Usiaku sudah menginjak angka 30. Aku belum mau berkeluarga. Aku tau ini di haramkan agama. Bagiku hukum menikah itu sudah wajib. Usiaku sudah lebih dari cukup untuk berumah tangga dan aku telah sanggup menafkahi keluarga. Hal-hal yang di khawatirkan agama itu pun sudah menjadi rutinitasku. Aku mengetahui agama secara mendalam, hanya saja aku merasa belum waktunya untuk itu.
Malam ini terasa dingin. Tidur pun terasa sangat nikmat. Masalah-masalah yang melandaku hilang di telan malam yang semakin terlelap. Belum puas ku rasa menikmati malam, tiba-tiba saja ibu membangunkanku untuk makan sahur sekaligus shalat shubuh.
“Bu, berapa kali aku harus bilang. Urus saja urusan ibu. Sahur, puasa, shalat, persetan dengan itu semua.” Airmata ibu mengucur deras di tengah malam hening. Ia keluar dari kamarku sambil menghapus airmata dengan jari-jarinya.
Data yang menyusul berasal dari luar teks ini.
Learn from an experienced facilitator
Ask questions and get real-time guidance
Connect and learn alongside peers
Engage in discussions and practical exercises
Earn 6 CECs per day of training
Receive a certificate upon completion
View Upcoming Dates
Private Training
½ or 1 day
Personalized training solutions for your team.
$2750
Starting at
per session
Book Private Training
Aku kasihan pada ibu. Aku sangat menyayangi ibu. Dia telah banyak berkorban untukku. Sejak ayah meninggal ia telah merangkap dua posisi itu untukku. Terkadang aku tak bisa menahan amarahku  hingga memecahkan kapsul airmatanya.
Pagi-pagi sekali aku pergi dari rumah. Aku tak mau ibu menjadi korban dari masalah yang ku hadapi. Ku tinggalkan sepucuk surat permohonan maafku di depan pintu kamar ibu.
Seharian aku melanglangbuana di jalanan. Langit petang yang tadinya merah saga kini telah hilang di telan kegelapan malam. Ku bergerak menuju tempat hiburan malam yang biasa ku kunjungi. Bartender sedari tadi masih setia melayaniku. Ini minuman entah gelas keberapa yang ku tegup. Di sana ku lihat Johan sedang asyik bersama para wanita-wanita cantik. Kiri-kanan dua wanita setia menyulangkan minuman untuknya.
Dia adalah orang yang membuat hidupku menderita, karena ulahnya juga aku jadi durhaka terhadap ibu kandungku. Saat bartender itu merunduk mengambilkan minuman untukku, aku pergi secepatnya sambil membawa sebuah botol kosong. Ku pecahkan botol itu hingga membentuk seperti obor patung liberty. Dengan sedikit sempoyongan, ku bejalan mendekati Johan. Ku sembunyikan pecahan kaca itu di balik jaketku. Aku berdiri di hadapannya. Dia kaget dan langsung berdiri. Tak sempat ia berbicara, pecahan botol yang tajam berkilat itu telah tertanam di perutnya yang buncit. Darah merah memuncrat deras dan bercucuran di lantai. Wanita-wanitanya menjerit histeris. Aku lari secepatnya keluar. Karena menghindari kejaran petugas keamanan dan orang-orang, aku lari sekencang mungkin. Dengan pemandangan yang berkunang-kunang ku coba menyeberangi jalan raya dengan berlari. Sebuah mobil sedan  langsung menghantam tubuhku. Aku terlempar entah dimana.
Aku di bawa ke rumah sakit. Kondisiku kritis. Ibuku menangis dan terus-menerus membisikkan kalimat “Lailaahaillallaah” di dekat telingaku.
Di sampingnya aku sedang sakaratulmaut. Tetapi aku tak bisa melafalkan kalimat singkat yang telah berulang-ulang ia alunkan. Bibirku terasa kelu. Lalu aku katakan padanya “Ibu, aku melihat ayah.”